Andrea Morotti, MD

Casolla B, Moulin S, Kyheng M, Hénon H, Labreuche J, Leys D, et al. Five-Year Risk of Major Ischemic and Hemorrhagic Events After Intracerebral Hemorrhage. Stroke. 2019;50:1100–1107.

Intracerebral hemorrhage (ICH) survivors are at high risk of stroke recurrence. Most of the available studies focused on the risk of future cerebrovascular events whether the occurrence of extracranial vascular diseases remains poorly characterized. In this single center prospective cohort study, Dr. Casolla and colleagues described the incidence and predictors of cerebral (ischemic and hemorrhagic) and extracranial (ischemic and hemorrhagic) vascular events in patients alive at 30 days after acute ICH.

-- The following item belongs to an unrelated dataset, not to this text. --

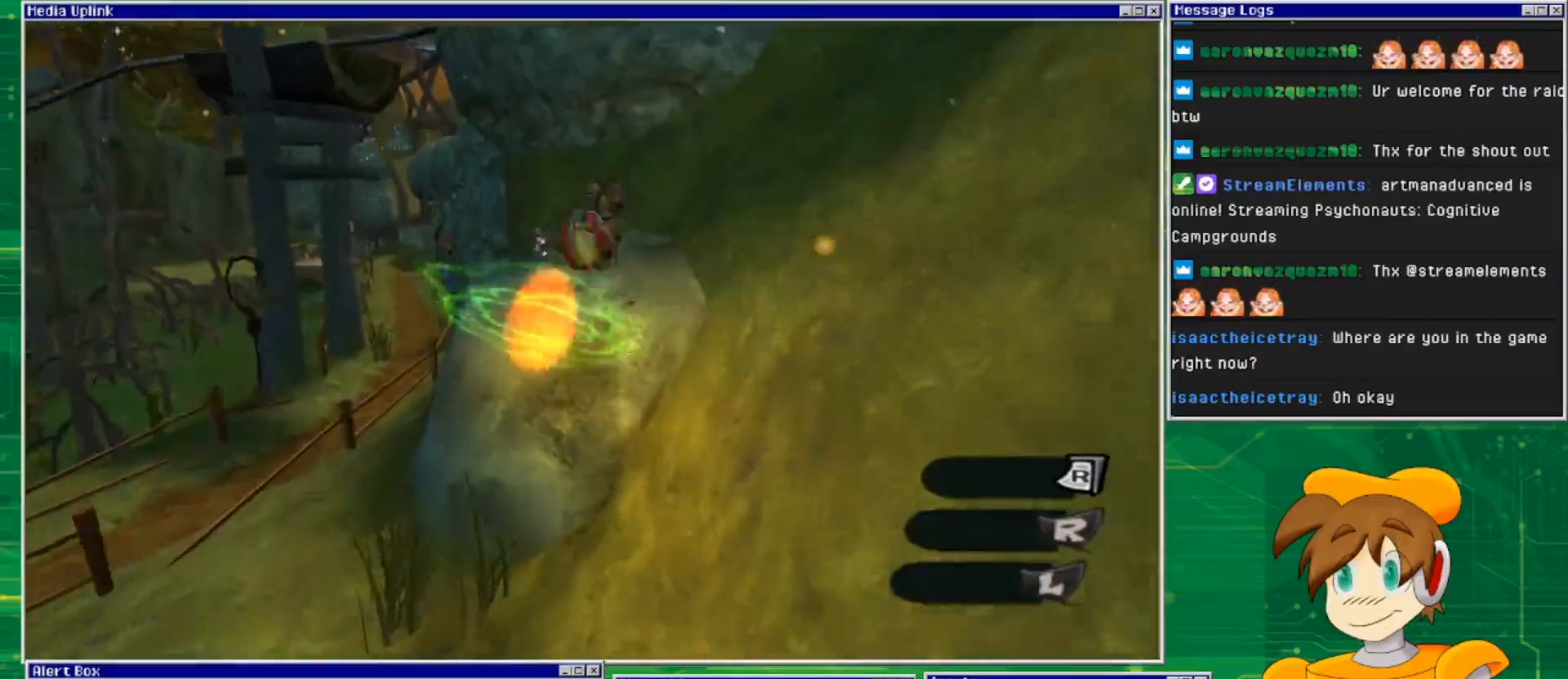
{"buttons": [], "left_stick": "center", "right_stick": "center", "events": [[267, "CROSS", "up"], [333, "left_stick", "center"]]}
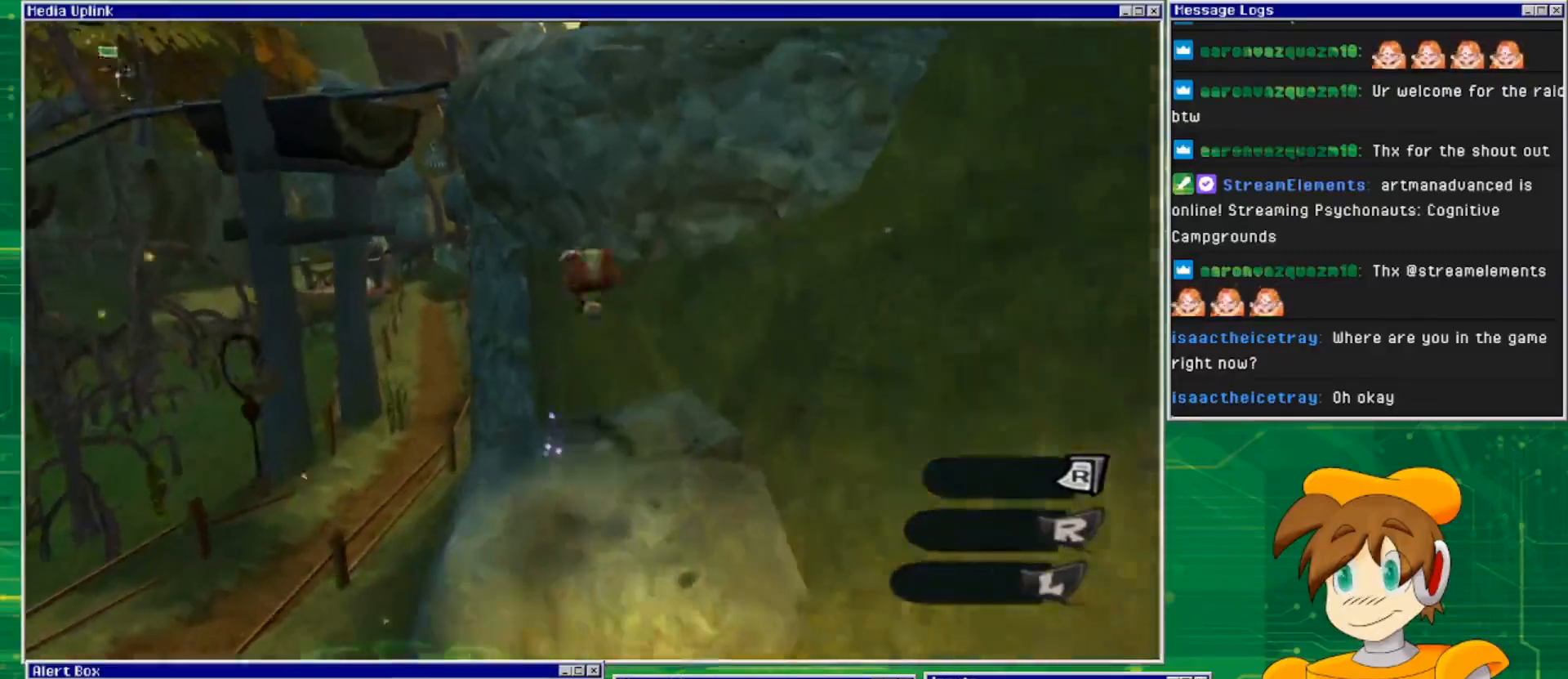
{"buttons": [], "left_stick": "center", "right_stick": "center", "events": [[167, "left_stick", "down"], [467, "left_stick", "center"]]}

A total of 310 patients met the inclusion criteria and were followed for a median of 6 years. The overall cumulative incidence of major vascular events was 20%. The long-term natural history of ICH in terms of vascular events was remarkably different in deep versus lobar ICH survivors, with deep ICH being associated with greater ischemic risk (subhazard ratio, 1.85; 95% CI, 1.01–3.40) and lobar ICH having a higher risk of future hemorrhagic events (subhazard ratio, 2.38; 95% CI, 1.17–4.86).

Despite an overall low absolute number of major events, this article provided an accurate characterization of the long-term vascular risk of ICH survivors. About one in five patients will experience a new vascular event at 5 years after ICH. This highlights the need to improve preventive strategies and reduce the burden of potentially preventable vascular events that have a significant impact on morbidity and mortality. The risk of future cerebral and extracranial vascular disease differed by ICH location, providing an opportunity for personalized secondary prevention strategies in ICH survivors. In particular, deep ICH was associated with a low risk of future hemorrhagic events and high risk of cerebral and extracranial ischemic events. Therefore, the fear of recurrent intracranial bleeding should not discourage clinicians from restarting antithrombotic treatment in deep ICH survivors with compelling indications such as ischemic vascular disease or atrial fibrillation.

In conclusion, patients surviving an acute ICH have a significant long-term risk of future vascular events. This risk goes beyond ICH recurrence or ischemic stroke and has a major impact on outcome. Preventive strategies and, in particular, antithrombotic treatment should focus on all vascular events. A simple and rapidly available marker such as ICH location may provide helpful insights for personalized vascular prevention.